» **What the exercise asks**: All lines in the material with the string "wrist" should be listed.

» **Entries supplied**:
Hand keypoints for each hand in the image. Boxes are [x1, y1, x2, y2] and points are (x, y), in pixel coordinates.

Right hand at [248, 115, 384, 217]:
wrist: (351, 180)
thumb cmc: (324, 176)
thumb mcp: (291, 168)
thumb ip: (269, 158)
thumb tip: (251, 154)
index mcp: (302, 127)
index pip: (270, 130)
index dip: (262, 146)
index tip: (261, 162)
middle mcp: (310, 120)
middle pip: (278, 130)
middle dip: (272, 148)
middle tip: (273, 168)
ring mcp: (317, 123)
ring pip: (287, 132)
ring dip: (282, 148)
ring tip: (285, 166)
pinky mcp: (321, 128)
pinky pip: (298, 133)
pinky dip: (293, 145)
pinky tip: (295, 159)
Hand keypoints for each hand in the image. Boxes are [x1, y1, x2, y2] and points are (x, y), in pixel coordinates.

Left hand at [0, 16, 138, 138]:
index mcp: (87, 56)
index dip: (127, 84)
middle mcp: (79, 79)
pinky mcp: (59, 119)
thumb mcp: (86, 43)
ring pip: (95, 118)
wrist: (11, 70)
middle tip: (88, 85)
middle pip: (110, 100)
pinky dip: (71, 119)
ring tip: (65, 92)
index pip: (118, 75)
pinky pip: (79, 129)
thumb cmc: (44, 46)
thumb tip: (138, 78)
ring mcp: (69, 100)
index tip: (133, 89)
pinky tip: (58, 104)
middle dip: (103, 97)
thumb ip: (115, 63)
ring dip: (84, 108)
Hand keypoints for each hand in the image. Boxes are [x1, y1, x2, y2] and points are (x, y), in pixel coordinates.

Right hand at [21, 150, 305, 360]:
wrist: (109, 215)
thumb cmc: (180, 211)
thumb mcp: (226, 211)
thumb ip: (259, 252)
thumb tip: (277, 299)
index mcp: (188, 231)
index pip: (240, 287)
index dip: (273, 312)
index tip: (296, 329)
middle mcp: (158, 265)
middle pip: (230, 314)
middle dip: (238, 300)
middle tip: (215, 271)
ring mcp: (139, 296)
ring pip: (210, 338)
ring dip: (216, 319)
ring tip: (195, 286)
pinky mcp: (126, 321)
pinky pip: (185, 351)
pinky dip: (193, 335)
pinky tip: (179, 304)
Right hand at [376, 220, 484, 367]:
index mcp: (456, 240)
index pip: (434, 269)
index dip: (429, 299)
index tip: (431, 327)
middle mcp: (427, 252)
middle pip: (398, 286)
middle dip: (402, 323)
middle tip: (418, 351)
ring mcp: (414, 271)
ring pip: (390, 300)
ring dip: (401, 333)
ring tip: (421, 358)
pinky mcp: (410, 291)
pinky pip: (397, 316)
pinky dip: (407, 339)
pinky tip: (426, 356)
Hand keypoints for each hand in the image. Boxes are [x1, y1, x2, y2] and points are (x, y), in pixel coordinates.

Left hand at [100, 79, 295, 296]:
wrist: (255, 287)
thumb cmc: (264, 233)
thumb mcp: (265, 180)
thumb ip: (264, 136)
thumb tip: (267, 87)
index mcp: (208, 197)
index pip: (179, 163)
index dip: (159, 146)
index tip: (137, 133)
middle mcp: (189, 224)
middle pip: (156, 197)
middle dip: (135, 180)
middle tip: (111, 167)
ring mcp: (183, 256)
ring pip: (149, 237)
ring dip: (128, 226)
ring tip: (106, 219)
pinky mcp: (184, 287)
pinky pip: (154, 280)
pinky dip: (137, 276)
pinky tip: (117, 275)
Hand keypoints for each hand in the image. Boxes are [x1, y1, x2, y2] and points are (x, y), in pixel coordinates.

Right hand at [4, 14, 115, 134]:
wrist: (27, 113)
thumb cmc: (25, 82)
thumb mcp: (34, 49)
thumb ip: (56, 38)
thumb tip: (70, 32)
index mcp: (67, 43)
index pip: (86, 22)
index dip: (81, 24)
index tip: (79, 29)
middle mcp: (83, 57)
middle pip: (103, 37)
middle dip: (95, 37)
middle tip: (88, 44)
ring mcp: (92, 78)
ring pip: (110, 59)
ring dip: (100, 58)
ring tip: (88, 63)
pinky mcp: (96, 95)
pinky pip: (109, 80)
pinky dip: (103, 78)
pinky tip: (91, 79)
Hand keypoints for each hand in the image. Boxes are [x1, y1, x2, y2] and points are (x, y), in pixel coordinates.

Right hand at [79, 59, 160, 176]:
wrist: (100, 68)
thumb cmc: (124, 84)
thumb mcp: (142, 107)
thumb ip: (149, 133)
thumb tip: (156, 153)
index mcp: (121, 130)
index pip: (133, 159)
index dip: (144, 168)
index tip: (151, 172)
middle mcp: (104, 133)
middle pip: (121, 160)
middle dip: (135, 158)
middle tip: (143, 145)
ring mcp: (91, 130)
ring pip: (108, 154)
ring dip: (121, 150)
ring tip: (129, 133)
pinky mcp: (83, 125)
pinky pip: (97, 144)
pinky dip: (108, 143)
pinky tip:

» **Solution for this problem**:
wrist: (351, 180)
wrist: (11, 70)
wrist: (109, 215)
wrist: (255, 287)
wrist: (27, 113)
wrist: (100, 68)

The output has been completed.